As informative as the first eight
chapters of this book are in recounting man's quest for "a higher form
of killing," it is the last two chapters of the book that are the most
interesting. "The Tools of Spies" (chapter nine) begins with the details
of the now infamous "Markov Pellet" in which the Bulgarian secret
police used a ricin-impregnated micro sphere fired from the tip of an umbrella
to assassinate Georgi Markov. The chapter then details the WWII and Cold War
R&D efforts of Soviet, British, and American secret services to develop
and use both chemical and biological agents as tools of assassination, interrogation
and incapacitation. While serving as a reminder of the pervasive paranoia and
excesses of WWII and the Cold War, some of the well-documented techniques described
in this chapter seem to have been taken from a bad parody of an episode of "Benny
Hill meets the Secret Service" and would be humorous had the clandestine
agencies of the major powers not been writing the scripts.
The final chapter, "From Disarmament
to Rearmament," is an excellent account of Nixon's unilateral decision
to abandon the biological and chemical arms race. Because the book was published
in 1982, the authors were unaware of the enormity of the Soviet bioweapons program,
subsequently revealed by the defections of Pasechnik and detailed in Alibek's
book Biohazzard. In light of its 1982 publication date, the authors' discussion
of the Sverdlosk anthrax accident in A Better Form of Killing was well balanced.
They dismissed the story put forth by the Soviets and supported by their American
apologists, that the outbreak had been caused by tainted meat. The authors'
discussion of the allegations of the Soviet use of T3 micotoxins (yellow rain)
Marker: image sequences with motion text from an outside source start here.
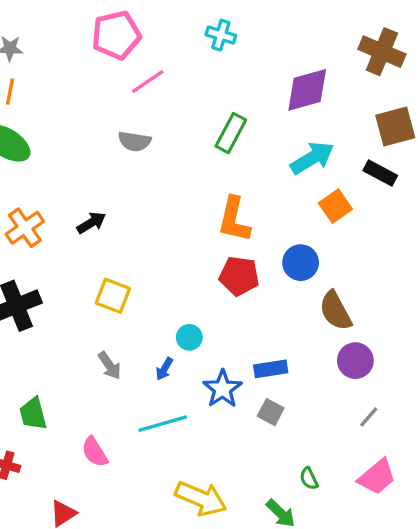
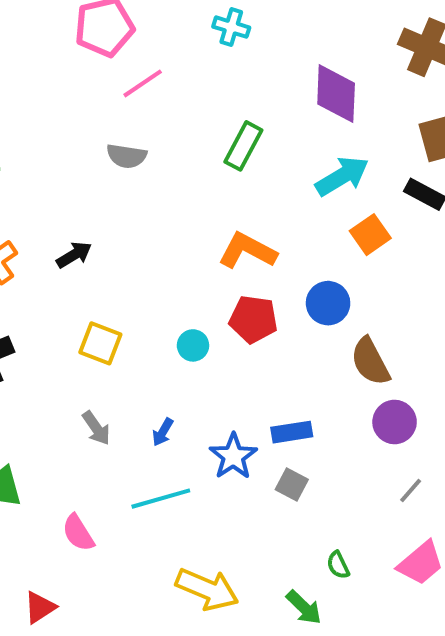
purple diamond: (307, 90) -> (336, 94), turned -72
orange L-shape: (234, 219) -> (247, 251), turned 105
cyan circle: (189, 337) -> (193, 345), moved

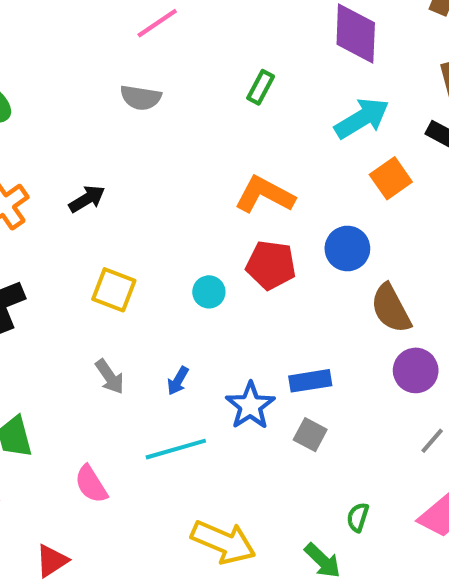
green rectangle: (243, 146) -> (261, 87), size x0.7
green semicircle: (338, 565) -> (358, 517), turned 44

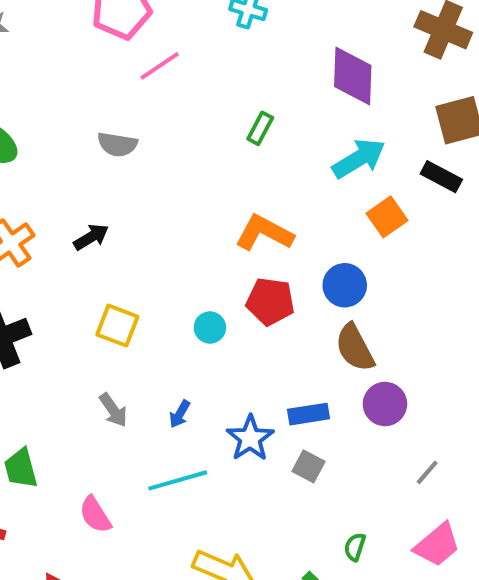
gray semicircle: (141, 98) -> (117, 144), moved
brown semicircle: (391, 308) -> (355, 348), moved
purple circle: (416, 370) -> (385, 404), moved

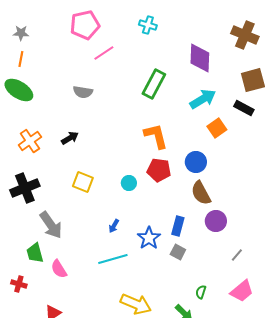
green rectangle: (260, 128) -> (154, 84), size x1.8
orange L-shape: (264, 233) -> (156, 136), turned 48
gray arrow: (113, 410) -> (51, 225), moved, size x1.6
blue rectangle: (309, 414) -> (178, 226), turned -66
pink semicircle: (95, 515) -> (59, 269), moved

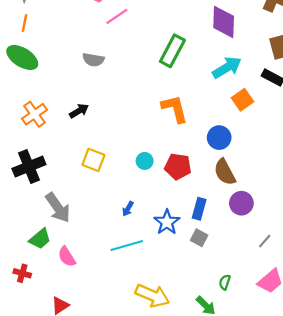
red pentagon: (159, 170) -> (178, 167), moved
green trapezoid: (35, 253) -> (40, 239), turned -115

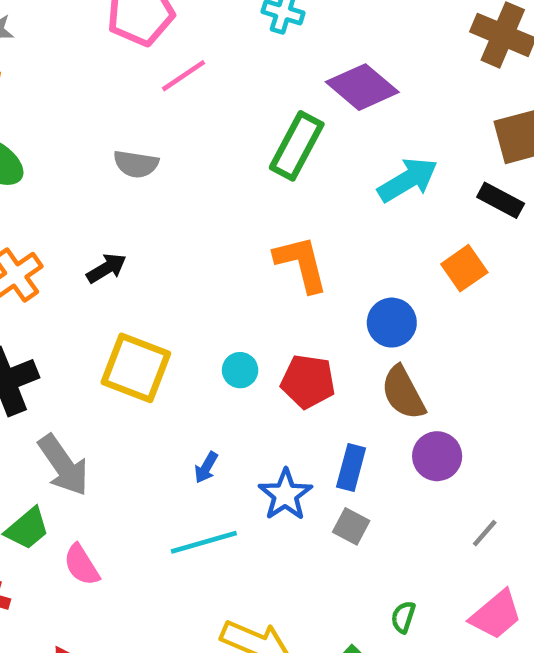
purple diamond: (224, 22) -> (362, 87), moved, turned -52
orange square: (243, 100) -> (464, 268), moved
yellow square: (93, 160) -> (136, 368), size x1.4

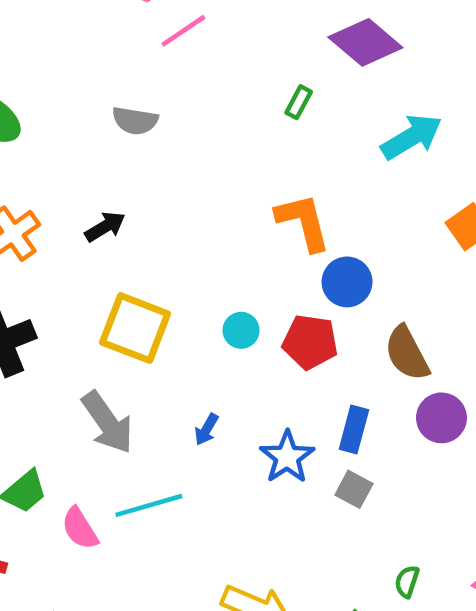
green rectangle: (297, 146) -> (299, 102), size x0.5
blue circle: (392, 323) -> (347, 282), moved
gray arrow: (63, 465) -> (107, 422), moved
cyan line: (204, 542) -> (149, 505), moved

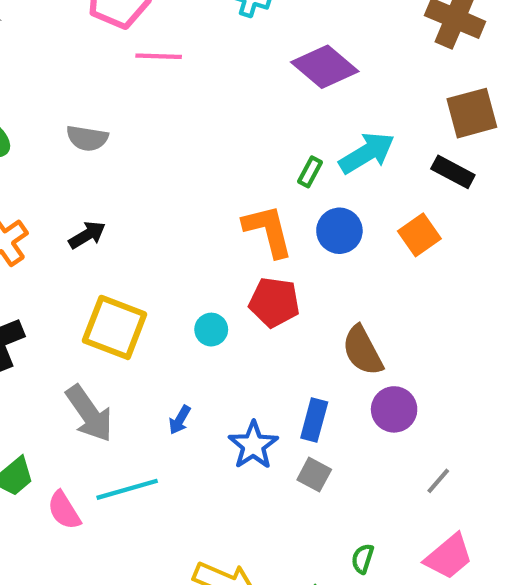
pink line: (183, 31) -> (159, 56), turned 36
green rectangle: (299, 102) -> (310, 172), moved
gray semicircle: (135, 121) -> (87, 138), moved
blue circle: (347, 282) -> (339, 231), moved
red pentagon: (310, 342) -> (274, 302), moved

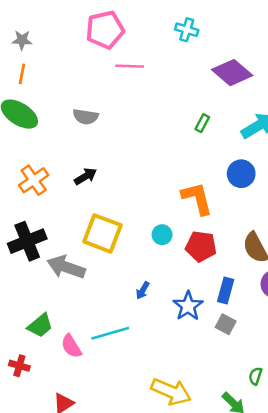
green rectangle: (310, 172) -> (202, 123), moved
orange L-shape: (268, 231) -> (197, 198), moved
red pentagon: (274, 302) -> (201, 246), moved
gray arrow: (89, 414) -> (66, 267), moved, turned 144

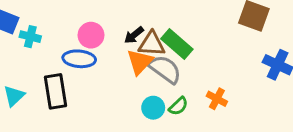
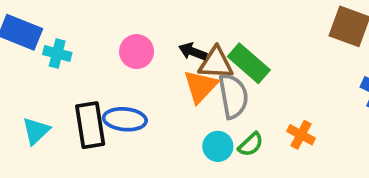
black arrow: (134, 35) -> (193, 52), turned 60
blue ellipse: (79, 59) -> (125, 119), moved
gray semicircle: (165, 69) -> (233, 96), turned 44

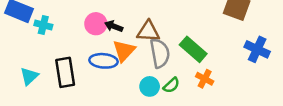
black arrow: (193, 52) -> (114, 26), moved
green rectangle: (249, 63) -> (193, 49), moved
orange triangle: (200, 86) -> (124, 51), moved
blue ellipse: (125, 119) -> (104, 61), moved

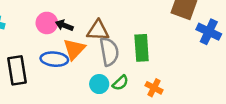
green rectangle: (193, 49) -> (142, 48), turned 45
blue cross: (257, 49) -> (209, 32), moved
orange cross: (205, 79) -> (154, 88), moved

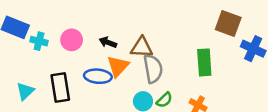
pink circle: (47, 23) -> (72, 40), moved
green rectangle: (142, 48) -> (204, 62), moved

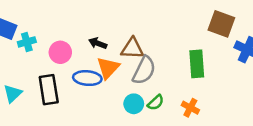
pink circle: (72, 40) -> (60, 52), moved
cyan cross: (39, 41) -> (27, 42), turned -30
gray semicircle: (153, 69) -> (144, 70), turned 36

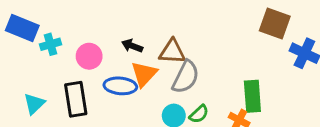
green rectangle: (197, 64) -> (252, 96), moved

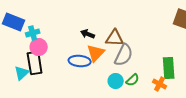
pink circle: (89, 56) -> (39, 47), moved
black rectangle: (76, 99) -> (35, 63), moved

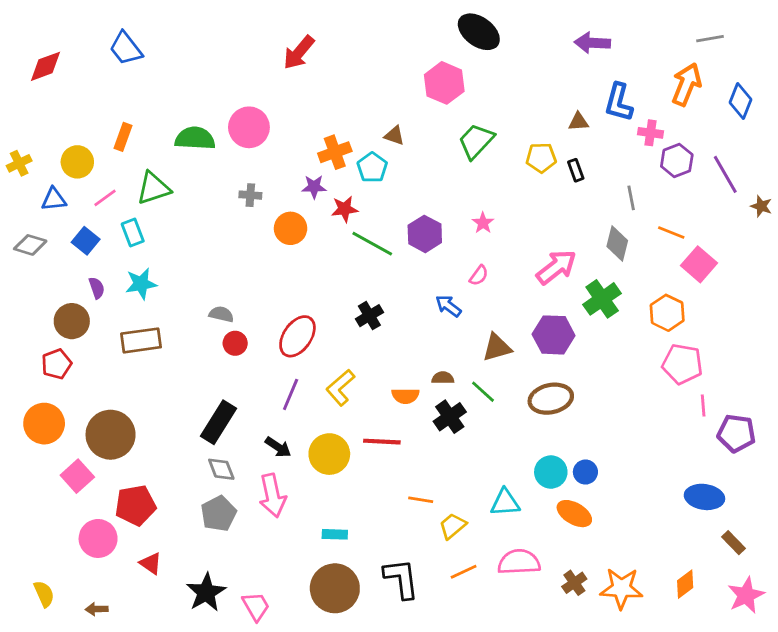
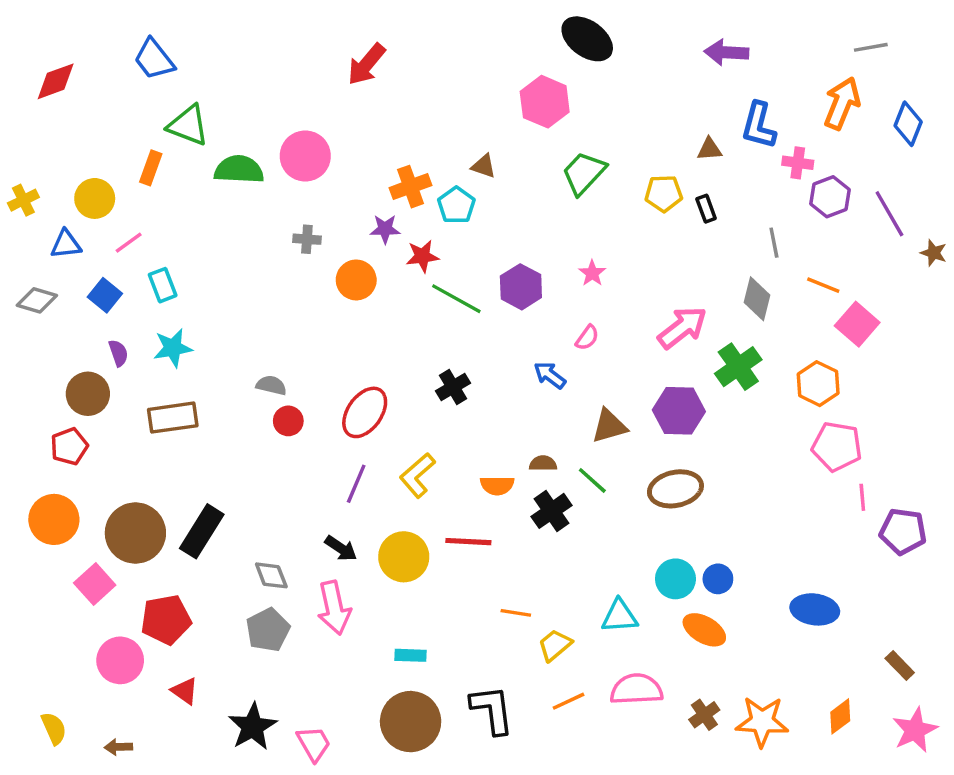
green triangle: (153, 188) -> (188, 125), moved, turned 39
black rectangle: (219, 422) -> (202, 531), moved
blue ellipse: (704, 497) -> (815, 609), moved

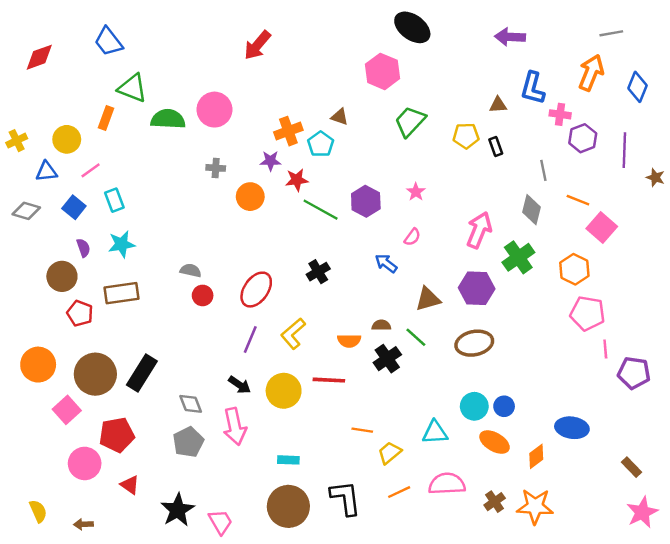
purple line: (889, 214) -> (624, 150), turned 32
pink arrow: (682, 328) -> (479, 230), turned -30
red pentagon: (69, 446) -> (80, 313), moved, turned -30
orange diamond: (840, 716) -> (536, 456), moved

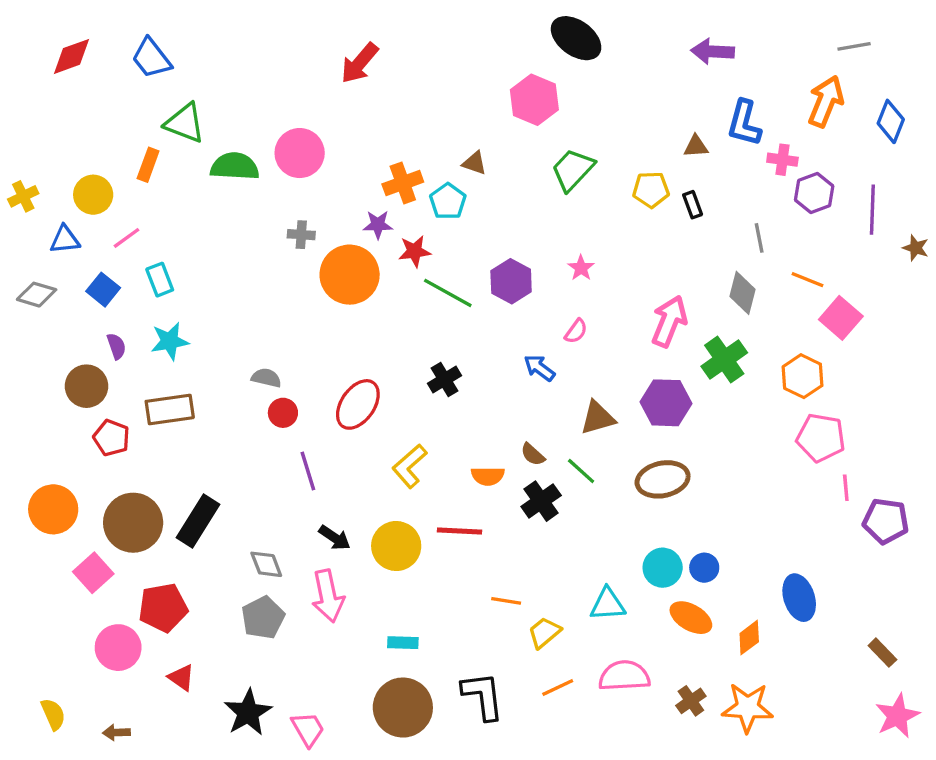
red diamond: (39, 57) -> (71, 56), moved
orange circle: (250, 197) -> (350, 275), size x1.5
brown semicircle: (381, 325) -> (533, 454), turned -138
purple line: (250, 340) -> (308, 471), moved, turned -40
blue ellipse: (572, 428) -> (799, 598), turned 64

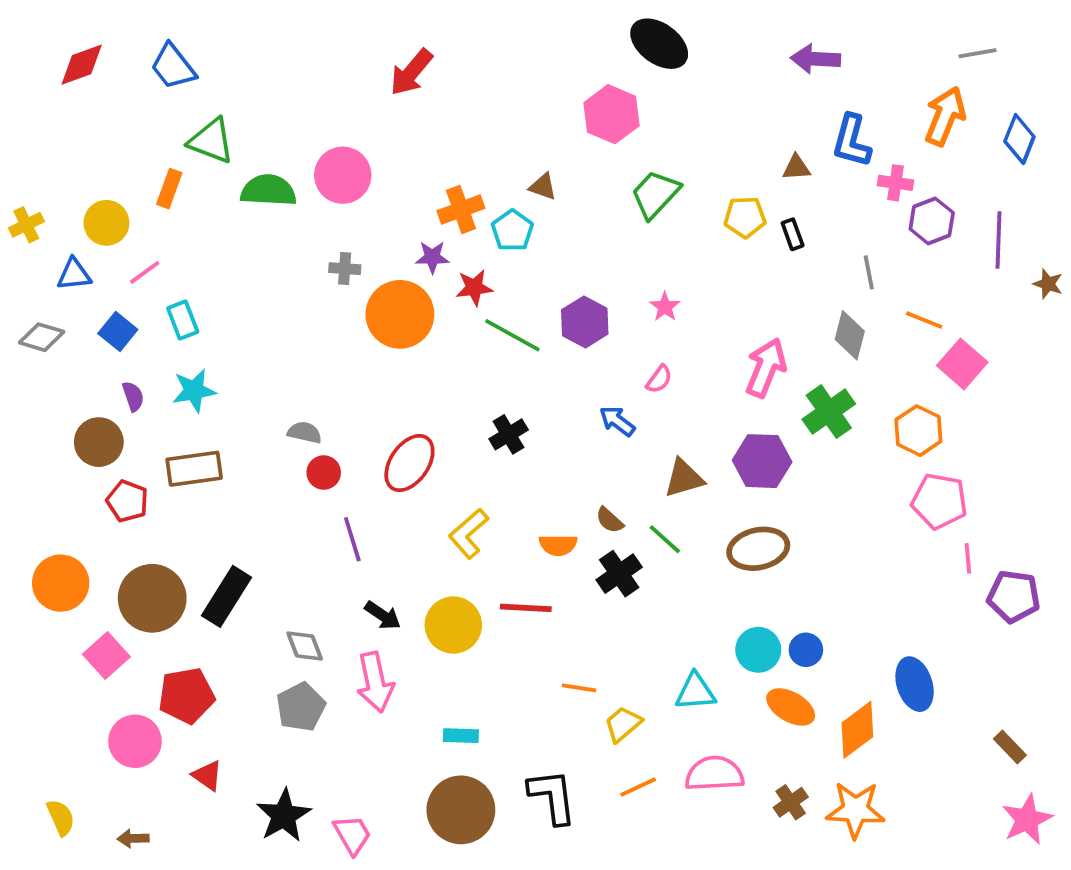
orange diamond: (749, 638) -> (857, 730), size x1.4

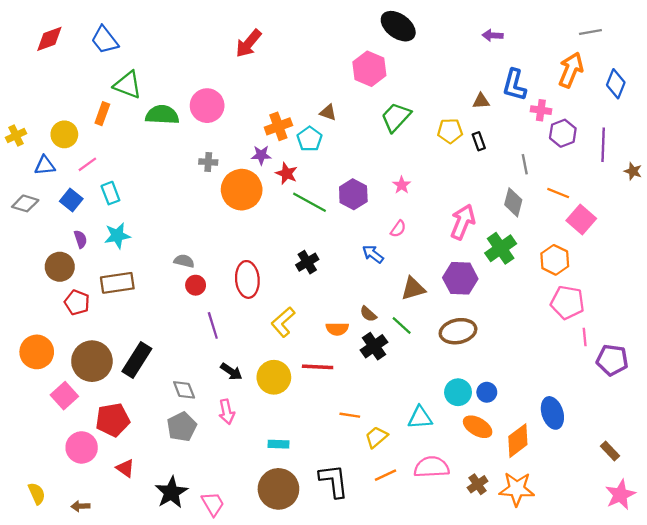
purple arrow: (815, 59) -> (493, 35), size x0.7
red star: (474, 288) -> (287, 174), turned 30
red ellipse: (409, 463) -> (247, 279), turned -40
pink arrow: (375, 682) -> (227, 412), size x0.7

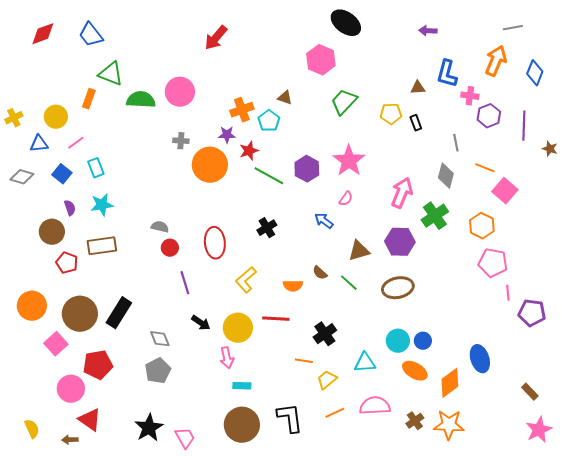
red star: (287, 174) -> (249, 151), turned 30
pink star: (402, 185) -> (349, 161), size x2.0
black cross: (374, 346) -> (325, 334), moved
pink arrow: (227, 412) -> (227, 358), moved
red triangle: (125, 468) -> (90, 420), moved, size x1.4

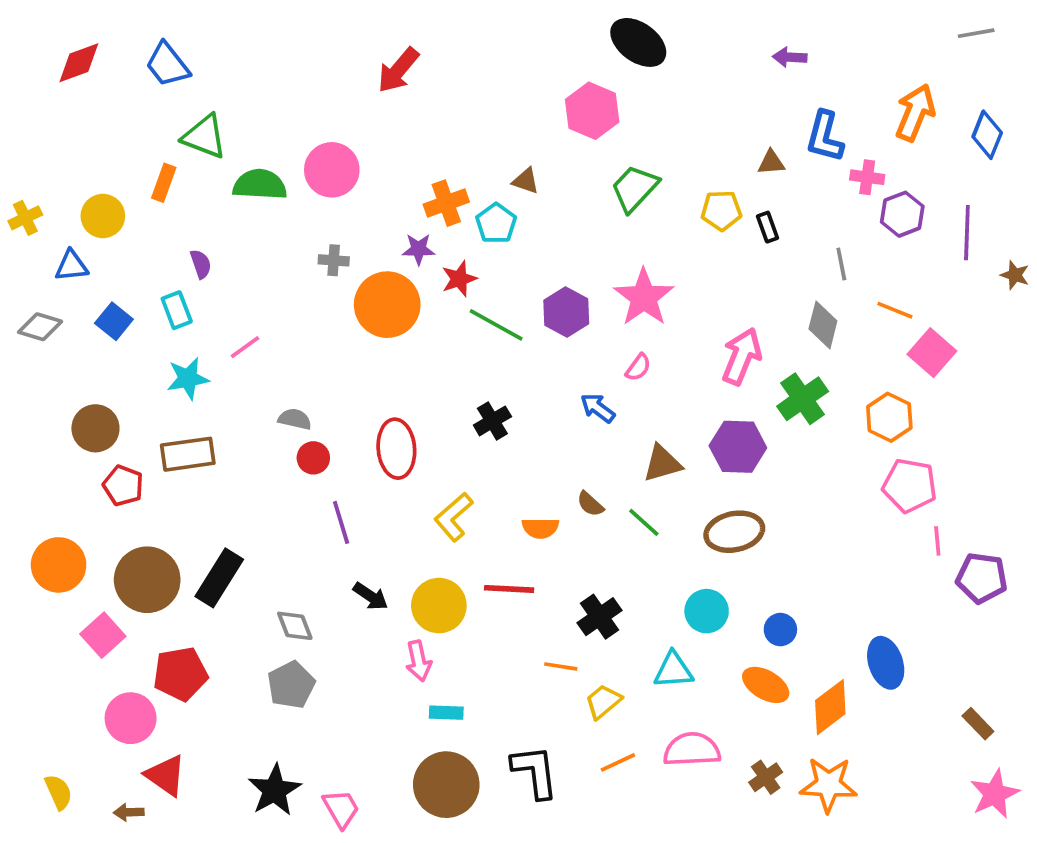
gray line: (513, 28) -> (976, 33), moved
pink line: (76, 143) -> (245, 347), moved
purple semicircle: (70, 208) -> (201, 264), moved
cyan circle: (398, 341) -> (707, 611), moved

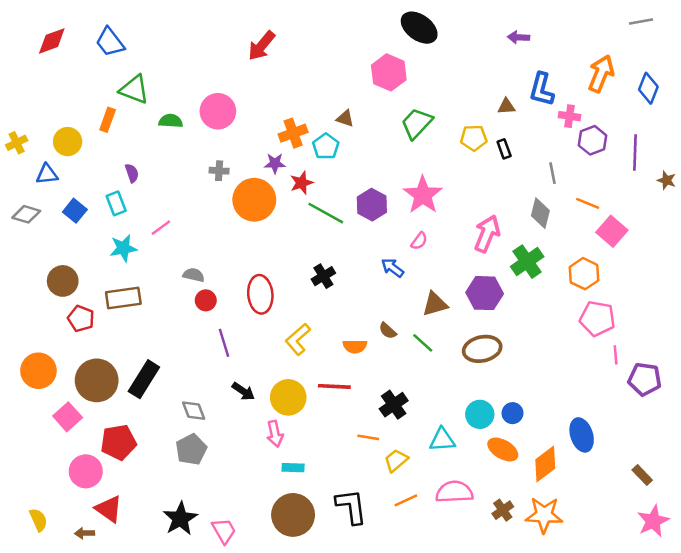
green semicircle: (260, 185) -> (171, 121), size x0.7
cyan circle: (707, 611) -> (480, 414), moved

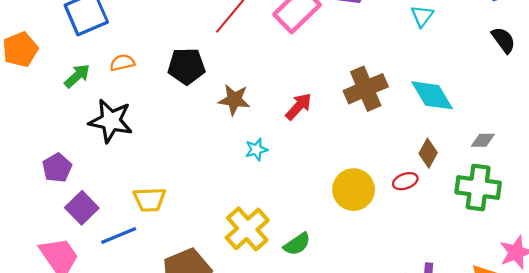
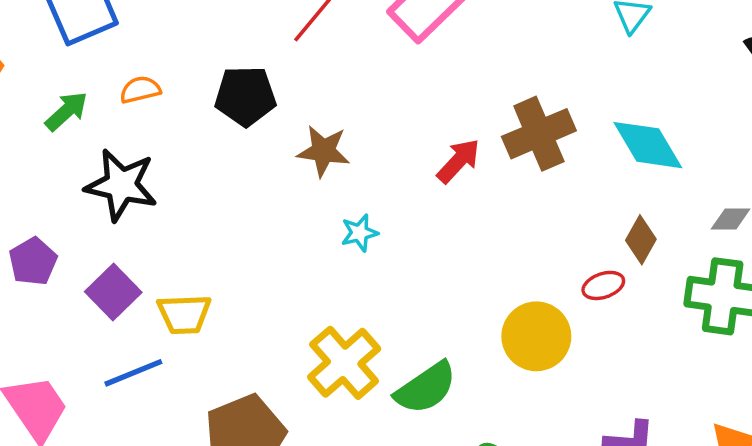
red arrow: (299, 107) -> (458, 161), moved
yellow circle: (354, 190) -> (536, 336), moved
purple square: (82, 208) -> (113, 292), moved
green semicircle: (297, 244) -> (426, 388), size x1.4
in Laos and chemical agents in Afghanistan were also well balanced, and, given
the level of security classifications at the time of publication, reasonably
well detailed.
The 1982 epilogue is particularly
prophetic as the authors speculated on what could result from the misapplication
of "gene splicing" to the field of biological warfare, which, as we
know from Alibek and contemporary Russian publications, is exactly what Soviet
scientists had set out to accomplish.
This book is highly recommended to anyone who wishes to understand the historical
context of the development of weapons of mass destruction and the potential
for those weapons as the ultimate tools of terror.